Biden's juggling act on Israel, always a challenge for a U.S. president, is especially difficult given that Democrats are no longer solidly in Israel's corner
President Joe Biden speaks with Reps. Rashida Tlaib (D-Mich.), left, and Debbie Dingell (D-Mich.), right, upon his arrival in Detroit on Tuesday, May, 18, 2021. Biden was confronted on Tuesday by Tlaib over his support for Israel amid the violence in Gaza. Image: Doug Mills/The New York Times
WASHINGTON — President Joe Biden has maintained his public support toward Israel even as he adopted a somewhat sharper private tone with Prime Minister Benjamin Netanyahu, a calculus shaped by Biden’s longtime relationship with the Israeli leader as well as by growing hopes that Israel’s military operations against Hamas are nearing an end.
In a phone call Monday, Biden warned Netanyahu that he could fend off criticism of the Gaza strikes for only so long, according to two people familiar with the call. That conversation was said to be significantly stronger than an official summary released by the White House. It affirmed Israel’s right to self-defense and did not repeat calls by many congressional Democrats for an immediate cease-fire.

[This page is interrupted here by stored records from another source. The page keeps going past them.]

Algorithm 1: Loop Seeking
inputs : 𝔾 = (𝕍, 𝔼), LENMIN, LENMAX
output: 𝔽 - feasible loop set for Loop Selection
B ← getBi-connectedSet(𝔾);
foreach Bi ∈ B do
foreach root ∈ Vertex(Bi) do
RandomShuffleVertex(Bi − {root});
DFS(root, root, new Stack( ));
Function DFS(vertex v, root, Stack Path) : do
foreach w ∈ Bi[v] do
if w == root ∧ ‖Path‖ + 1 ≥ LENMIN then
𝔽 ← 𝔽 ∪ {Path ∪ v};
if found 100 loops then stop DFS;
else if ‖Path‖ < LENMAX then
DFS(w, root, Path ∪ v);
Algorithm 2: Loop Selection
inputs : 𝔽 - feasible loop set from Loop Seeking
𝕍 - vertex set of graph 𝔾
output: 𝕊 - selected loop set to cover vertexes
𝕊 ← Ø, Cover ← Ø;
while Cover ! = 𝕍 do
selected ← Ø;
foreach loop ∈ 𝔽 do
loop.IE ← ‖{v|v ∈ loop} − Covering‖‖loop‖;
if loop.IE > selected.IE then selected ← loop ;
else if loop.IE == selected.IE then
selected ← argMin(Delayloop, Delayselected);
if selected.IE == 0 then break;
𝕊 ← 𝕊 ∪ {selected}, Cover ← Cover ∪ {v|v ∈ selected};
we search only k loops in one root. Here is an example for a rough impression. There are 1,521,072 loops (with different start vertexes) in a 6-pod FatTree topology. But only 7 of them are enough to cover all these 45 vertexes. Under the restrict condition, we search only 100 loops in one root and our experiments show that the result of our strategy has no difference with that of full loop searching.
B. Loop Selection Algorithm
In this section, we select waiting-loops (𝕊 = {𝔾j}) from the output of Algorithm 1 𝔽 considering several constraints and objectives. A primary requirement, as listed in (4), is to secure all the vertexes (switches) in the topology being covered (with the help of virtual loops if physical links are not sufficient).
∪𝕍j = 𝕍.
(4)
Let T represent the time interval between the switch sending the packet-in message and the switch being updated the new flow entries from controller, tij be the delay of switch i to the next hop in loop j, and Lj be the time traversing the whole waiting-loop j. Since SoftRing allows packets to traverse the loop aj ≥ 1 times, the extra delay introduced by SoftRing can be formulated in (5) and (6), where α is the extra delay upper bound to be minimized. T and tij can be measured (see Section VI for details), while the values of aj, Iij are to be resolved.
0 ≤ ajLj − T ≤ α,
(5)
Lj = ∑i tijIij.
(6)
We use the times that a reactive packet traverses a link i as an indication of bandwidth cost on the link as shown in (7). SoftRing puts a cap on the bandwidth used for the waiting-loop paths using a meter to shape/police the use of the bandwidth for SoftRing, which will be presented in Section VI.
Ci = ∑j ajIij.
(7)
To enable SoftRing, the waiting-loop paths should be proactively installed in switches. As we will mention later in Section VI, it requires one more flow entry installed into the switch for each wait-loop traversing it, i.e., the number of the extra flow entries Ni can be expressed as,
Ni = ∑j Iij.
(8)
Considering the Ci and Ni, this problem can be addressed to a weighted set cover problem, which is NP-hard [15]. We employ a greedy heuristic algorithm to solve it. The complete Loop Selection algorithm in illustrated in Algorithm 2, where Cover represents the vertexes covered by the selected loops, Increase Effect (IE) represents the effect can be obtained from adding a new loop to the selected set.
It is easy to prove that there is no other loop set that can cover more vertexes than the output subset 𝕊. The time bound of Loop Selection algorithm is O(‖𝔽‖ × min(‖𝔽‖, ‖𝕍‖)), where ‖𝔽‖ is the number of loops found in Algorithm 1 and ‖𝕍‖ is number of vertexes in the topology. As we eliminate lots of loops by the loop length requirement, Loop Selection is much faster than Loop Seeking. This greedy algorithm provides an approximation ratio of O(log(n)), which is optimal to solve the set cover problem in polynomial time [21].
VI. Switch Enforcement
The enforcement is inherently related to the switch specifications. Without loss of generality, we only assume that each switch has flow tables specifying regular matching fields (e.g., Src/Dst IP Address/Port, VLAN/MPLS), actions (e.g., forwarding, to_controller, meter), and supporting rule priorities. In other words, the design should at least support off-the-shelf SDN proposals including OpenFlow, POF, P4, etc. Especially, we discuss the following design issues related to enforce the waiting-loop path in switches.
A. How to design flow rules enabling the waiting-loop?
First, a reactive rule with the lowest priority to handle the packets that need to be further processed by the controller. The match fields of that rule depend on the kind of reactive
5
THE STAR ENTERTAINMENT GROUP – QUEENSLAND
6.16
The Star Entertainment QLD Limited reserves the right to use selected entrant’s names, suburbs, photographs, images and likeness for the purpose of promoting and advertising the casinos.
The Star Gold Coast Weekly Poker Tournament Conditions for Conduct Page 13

That phone call and others since the fighting started last week reflect Biden and Netanyahu’s complicated 40-year relationship. It began when Netanyahu was the deputy chief of mission at the Israeli Embassy in Washington and Biden was a young senator with a passion for foreign affairs. Since then, they have rarely seen eye to eye but have forged an occasionally chummy working relationship through seven U.S. presidencies — Netanyahu has been prime minister for four of them — and raging political battles over the Iran nuclear deal and Israeli settlement policy.
Today, that relationship is as complicated as ever. Biden’s juggling act on Israel, always a challenge for a U.S. president, is especially difficult given that Democrats are no longer solidly in Israel’s corner.
Middle East experts and former U.S. officials say that many of Biden’s calculations are rooted in a different era of U.S.-Israeli relations — when Israel’s security concerns commanded far more attention than Palestinian grievances — and that his approach has less to do with the military situation on the ground than with domestic politics and his broader foreign policy agenda, including nuclear talks with Iran.